— FRAGMENTO SELECCIONADO —
■ ■ ■ ■

Crítica de Heartstopper por Obscuritas
Heartstopper, que está basada en las novelas gráficas de Alice Oseman y escrita también por ella misma, narra la historia de Nick y Charlie, dos alumnos a priori bastante diferentes, sobre todo por la forma que tienen de relacionarse con los demás y por su popularidad en el instituto y lo que han vivido, pero que se terminan enamorando. Y no sólo los tenemos a ellos dos, también tenemos a Tao, Tara, Elle, Darcy, Isaac, Tori o Imogen, distintos personajes que forman parte del grupo de amigos de Nick y Charlie, o de su familia en el caso de Tori, que aunque son secundarios en realidad no lo son tanto, porque también vamos conociendo sus historias, sus miedos, sus sueños, su manera de querer, sus inseguridades...
Heartstopper parece la típica serie de instituto con adolescentes haciendo cosas de adolescentes, pero es mucho más que eso. Vemos adolescentes reales, no los típicos veinteañeros o incluso treintañeros que no cuelan como estudiantes de instituto pero que nos los meten con calzador una y otra vez, ni tampoco son todos supermodelos. Son personas reales con problemas reales, explorando sus identidades y su sexualidad, todas ellas, porque lo mejor de esta serie es su diversidad, y una diversidad real y muy bien integrada y natural, sin tener que forzar nada. Pero también incluyen enfermedades mentales y otros temas muy serios y muy importantes y lo hacen muy bien. Como comenté en la tercera temporada, no se recrean en dramas, la serie sigue manteniendo el mismo tono ligero de siempre, pero tampoco le restan importancia a esos temas, los tratan como lo que son, problemas reales como todo lo demás que muestra la serie.
Y es que Heartstopper es lo más tierno que he visto en mucho tiempo. Nick y Charlie son preciosos y su relación lo es aún más, pero todos los demás personajes no se quedan atrás. Se respira un compañerismo, una amistad y una lealtad de unos a otros increíbles, se apoyan mutuamente y se sostienen cuando alguno de ellos tropieza o están ahí para ayudar a levantarse a los demás. Es una serie tierna, ligera, amena, entretenida, con capítulos cortitos que se ven en nada, y no pierde nada de eso sin dejar de tratar la vida misma, con sus altos y bajos.
Parece ser que la tercera temporada no cumplió con los requisitos de Netflix, y eso que a mí me encantó y me pareció la mejor de todas, pero no debió de cumplir en cuanto a audiencias, por eso han tardado tanto en inclinarse en una u otra dirección. Finalmente no habrá cuarta temporada, que en principio creo que iba a ser la última, pero por lo visto tendremos una película que pondrá el punto final a esta historia tan bonita y tan necesaria de contar y de ver. Pero sobre todo es una serie que te puede hacer llorar a mares, pero también tener una sonrisa constante en la cara y el corazón siempre blandito, muy blandito.
Comentarios
Había leído hace poco que la propia Alice Oseman no estaba aún segura de si la serie continuaría o no, porque la segunda y la tercera temporada las anunciaron muy pronto y ya ha pasado mucho tiempo desde que se estrenó la tercera y aún no tenían noticias, y eso olía un poco mal. Y justo hoy he leído que los dos protagonistas van a ser productores de la película, y es cuando he visto que finalmente no habrá temporada 4. Sí que es una pena, porque además de real es preciosa, y luego otras las siguen renovando hasta el aburrimiento, pero ya sabemos cómo es Netflix.
Es que no tiene ningún sentido, hay series muchísimo peores con mil temporadas, con lo tierna y preciosa que es... :( Habrá que conformarse con la película.

■ ■ ■ ■

— DATOS MOSTRADOS —
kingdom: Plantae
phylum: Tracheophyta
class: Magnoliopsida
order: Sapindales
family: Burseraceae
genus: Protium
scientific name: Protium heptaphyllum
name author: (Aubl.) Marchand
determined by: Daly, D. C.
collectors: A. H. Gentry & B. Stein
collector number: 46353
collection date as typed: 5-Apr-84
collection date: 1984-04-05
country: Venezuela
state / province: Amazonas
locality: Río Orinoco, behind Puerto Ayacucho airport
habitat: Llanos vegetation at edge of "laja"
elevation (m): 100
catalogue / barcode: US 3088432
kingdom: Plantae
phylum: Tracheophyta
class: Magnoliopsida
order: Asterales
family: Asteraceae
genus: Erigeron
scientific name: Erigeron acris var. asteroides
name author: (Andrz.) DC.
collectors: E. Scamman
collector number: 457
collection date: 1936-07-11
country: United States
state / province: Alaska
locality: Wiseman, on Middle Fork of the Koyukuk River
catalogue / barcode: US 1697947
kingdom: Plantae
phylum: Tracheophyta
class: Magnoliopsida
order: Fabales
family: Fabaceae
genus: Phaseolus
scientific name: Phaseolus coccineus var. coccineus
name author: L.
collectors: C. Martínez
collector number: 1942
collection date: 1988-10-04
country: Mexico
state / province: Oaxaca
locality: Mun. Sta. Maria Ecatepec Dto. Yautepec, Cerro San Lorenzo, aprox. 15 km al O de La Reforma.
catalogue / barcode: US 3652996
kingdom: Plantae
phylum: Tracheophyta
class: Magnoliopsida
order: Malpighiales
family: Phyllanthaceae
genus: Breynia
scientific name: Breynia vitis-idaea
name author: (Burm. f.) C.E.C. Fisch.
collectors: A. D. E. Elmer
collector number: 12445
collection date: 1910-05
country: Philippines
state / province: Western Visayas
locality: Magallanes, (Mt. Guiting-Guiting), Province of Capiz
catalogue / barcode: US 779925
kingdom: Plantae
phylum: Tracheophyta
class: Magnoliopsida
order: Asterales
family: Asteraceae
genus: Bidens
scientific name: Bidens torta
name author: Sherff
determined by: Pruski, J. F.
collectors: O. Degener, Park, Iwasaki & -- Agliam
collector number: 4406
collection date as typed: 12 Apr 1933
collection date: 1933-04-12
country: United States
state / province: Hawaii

■ ■ ■ ■

En la crítica de Heartstopper, transcribe sin ningún cambio todo lo que va desde "Crítica de Heartstopper" hasta "querer, sus inseguridades...", ambos incluidos.

— SOLUCIÓN DESARROLLADA —
Crítica de Heartstopper por Obscuritas
Heartstopper, que está basada en las novelas gráficas de Alice Oseman y escrita también por ella misma, narra la historia de Nick y Charlie, dos alumnos a priori bastante diferentes, sobre todo por la forma que tienen de relacionarse con los demás y por su popularidad en el instituto y lo que han vivido, pero que se terminan enamorando. Y no sólo los tenemos a ellos dos, también tenemos a Tao, Tara, Elle, Darcy, Isaac, Tori o Imogen, distintos personajes que forman parte del grupo de amigos de Nick y Charlie, o de su familia en el caso de Tori, que aunque son secundarios en realidad no lo son tanto, porque también vamos conociendo sus historias, sus miedos, sus sueños, su manera de querer, sus inseguridades...